La flor menos pensada
Descartado por todos, criado en condiciones adversas y en un lugar inadecuado, mostró que el esfuerzo es más poderoso que las ventajas; solo se necesita una cosa, y solo una
A principios de agosto, hay ensuciarse las manos. Literalmente. Si querés flores de loto como la que publiqué el lunes y que recibió una sonora bienvenida, más o menos cada dos años (esto depende de muchos factores, como el tamaño del estanque) hay que aguardar a que la mítica planta se duerma por completo debido al frío, meter las manos en el barro y desenterrar los rizomas con lentitud y cuidado.
Parte de la profusa simbología del loto está en el hecho de que sus raíces crecen en el lodo inmundo y, sin embargo, su flor se eleva con aura celestial. Ahora, uno dice lodo inmundo, y se entiende. Pero otra cosa es pasarse dos o tres horas revolviendo en el barro con precisión, suavidad y firmeza, para ir separando los quebradizos rizomas del compacto y cohesivo sustrato.
No hay muchos atajos, además. Si bien el loto es un muchacho de lo más robusto, hay dos o tres errores que no conviene cometer. El principal, diría, es apurarse. Así que metés las manos y el olfato en el fango maloliente hasta extraer dos docenas de rizomas sanos y turgentes. Había empezado con un par –que me regaló mi queridísima amiga Paula, con quien siempre estaré en deuda por este obsequio y sobre todo por su saber–, y ahora tenía una superpoblación exorbitante que me permitió donarles a mis amistades estos rizomas que, en otras latitudes, se cultivan para comer. En realidad, casi toda la planta se usa en gastronomía e incluso es posible producir seda con su savia.
Pero no iba a eso. Mis lotos están ahí para que podamos asistir a ese instante preternatural en el que la flor, en lo alto de un tallo, se despliega hermosa e inmensa al inicio del día, y es como si la naturaleza se hubiera propuesto poner toda la belleza junta en un solo lugar; al anochecer, volverá a cerrarse, y desplegará sus pétalos una vez más a la mañana siguiente. En total, durará poco, pero incluso sus frutos, una vez secos, son tan perfectos y singulares que los guardamos y se los ve en centros de mesa y repisas, donde llaman la atención y dan que hablar.

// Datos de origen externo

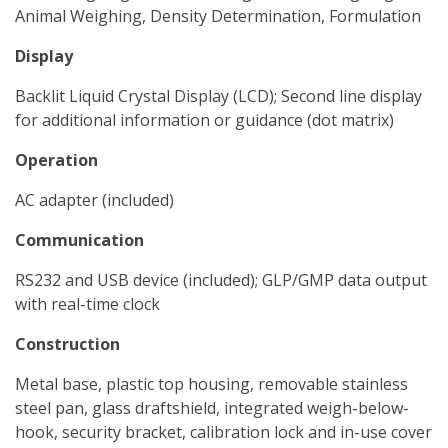
Animal Weighing, Density Determination, Formulation
Display
Backlit Liquid Crystal Display (LCD); Second line display
for additional information or guidance (dot matrix)
Operation
AC adapter (included)
Communication
RS232 and USB device (included); GLP/GMP data output
with real-time clock
Construction
Metal base, plastic top housing, removable stainless
steel pan, glass draftshield, integrated weigh-below-
hook, security bracket, calibration lock and in-use cover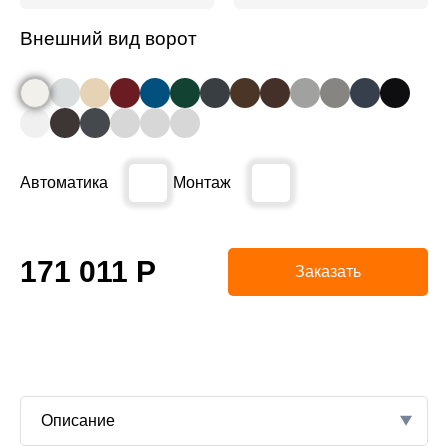
Внешний вид ворот
Автоматика
Монтаж
171 011
Р
Заказать
Описание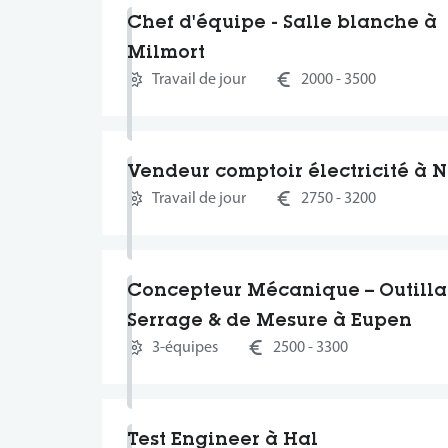
Chef d'équipe - Salle blanche à
Milmort
Travail de jour
2000 - 3500
Vendeur comptoir électricité à 
Travail de jour
2750 - 3200
Concepteur Mécanique – Outilla
Serrage & de Mesure à Eupen
3-équipes
2500 - 3300
Test Engineer à Hal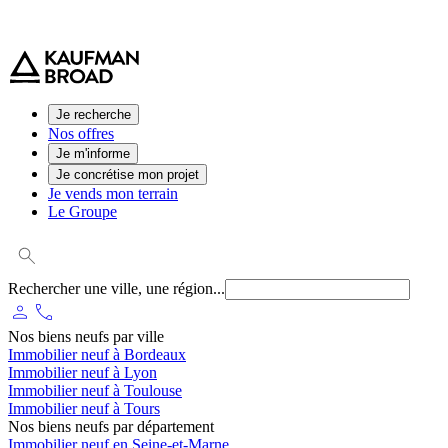
0 800 544 000
(service et appel gratuit)
Je recherche
Nos offres
Je m'informe
Je concrétise mon projet
Je vends mon terrain
Le Groupe
Rechercher une ville, une région...
person
phone
Nos biens neufs par ville
Immobilier neuf à Bordeaux
Immobilier neuf à Lyon
Immobilier neuf à Toulouse
Immobilier neuf à Tours
Nos biens neufs par département
Immobilier neuf en Seine-et-Marne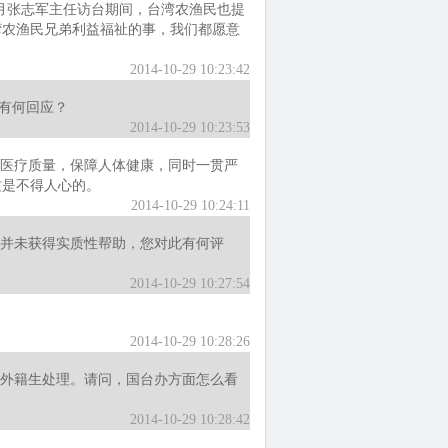
月张志军主任访台期间，台湾农渔民也提
湾农渔民兄弟利益福祉的事，我们都愿意
2014-10-29 10:23:42
有何回应？
2014-10-29 10:23:53
医疗质量，保障人体健康，同时一贯严
这是不得人心的。
2014-10-29 10:24:11
并未获得实质性帮助，您对此有何评
2014-10-29 10:27:54
2014-10-29 10:28:26
外籍生处理。请问，国台办方面怎么看
2014-10-29 10:28:42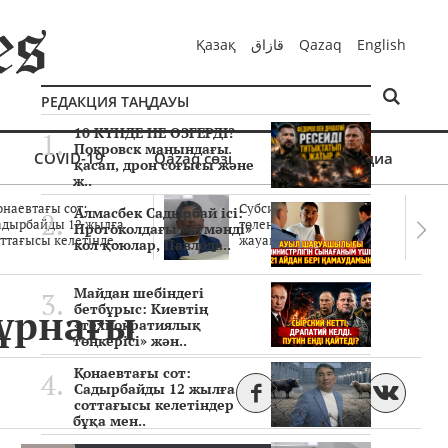
Қазақ
قازاق
Qazaq
English
РЕДАКЦИЯ ТАҢДАУЫ
10 КҮНДЕ НЕ ӨЗГЕРДІ?
Покровск маңындағы
COVID-19
Qazaq сөзі
Мультимедиа
қасап, дрон соғысы және
ж..
онаевтағы сот:
Субсидиялар заңды
Алмасбек Садырбай ісі:
адырбайды 12 жылға
төленген бе? Соттағы
Протоколдағы «күмәнді»
ттағысы келетінде..
жауаптар айыптау..
кол қоюлар, Павлода..
Майдан шебіндегі
жұрнағы
бетбұрыс: Киевтің
«технократиялық
төңкерісі» жән..
Қонаевтағы сот:
Садырбайды 12 жылға
соттағысы келетіндер
бұқа мен..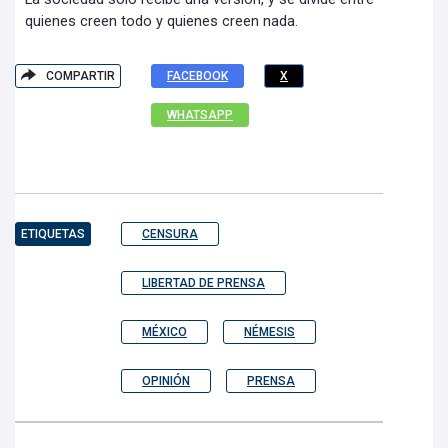
quienes creen todo y quienes creen nada.
COMPARTIR
FACEBOOK
X
WHATSAPP
ETIQUETAS
CENSURA
LIBERTAD DE PRENSA
MÉXICO
NÉMESIS
OPINIÓN
PRENSA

Este invierno fue mi primer cosecha. Me lastimé un dedo, a pesar de que usé guantes, se me infectó (mala idea, con todo ese barro), hice un desparramo de principiante, y al final tuve mis rizomas en un gran cuenco con agua de lluvia, tapados con una lona. Poco a poco, mis amigos vinieron a buscar los suyos y, por mi parte, volví a plantar un par en la maceta original, compré una nueva, planté otros dos, y aun así terminó quedando un rizoma más bien humilde, contrahecho y poco prometedor. Pensé en tirarlo, pero me pareció una herejía. Entonces recordé un tacho de pintura vacío en el que solía cargar tierra para mis plantas. Lo lavé. Y dije: “OK, veamos qué pasa. Este rizoma es el menos aventajado de todos. El tacho de pintura es mucho más chico que el tamaño mínimo que aconsejan los expertos. No tengo la tierra adecuada. Y me quedé sin fertilizante.” Lo miré y solo me faltó decirle: “Hoy te convertís en héroe”. Llené el tacho de pintura con tierra común, planté el rizoma, inundé lentamente con agua y esperé. Semanas.
Mientras en las otras dos macetas los rizomas más aventajados brotaban gloriosos, el del tacho de pintura arrancó perezosamente. Pero para cuando terminó noviembre, ya había desarrollado sus hojas superficiales (con las que los lotos miden la altura del agua) y empezaba a elevar las aéreas. Después, con el calor, se puso a la altura de los otros dos. Y entonces, como una señal, un mensaje y una lección, en la víspera de Navidad, descubrimos que había producido un capullo, que abriría, épico, cinco días después.
Así que este año la primera flor de loto, que siempre constituye un acontecimiento, había nacido de un rizoma de descarte, el que nadie quiso, criado en condiciones adversas, y que, como nos ha ocurrido a muchos en esta vida, solo necesitó que le dieran la oportunidad.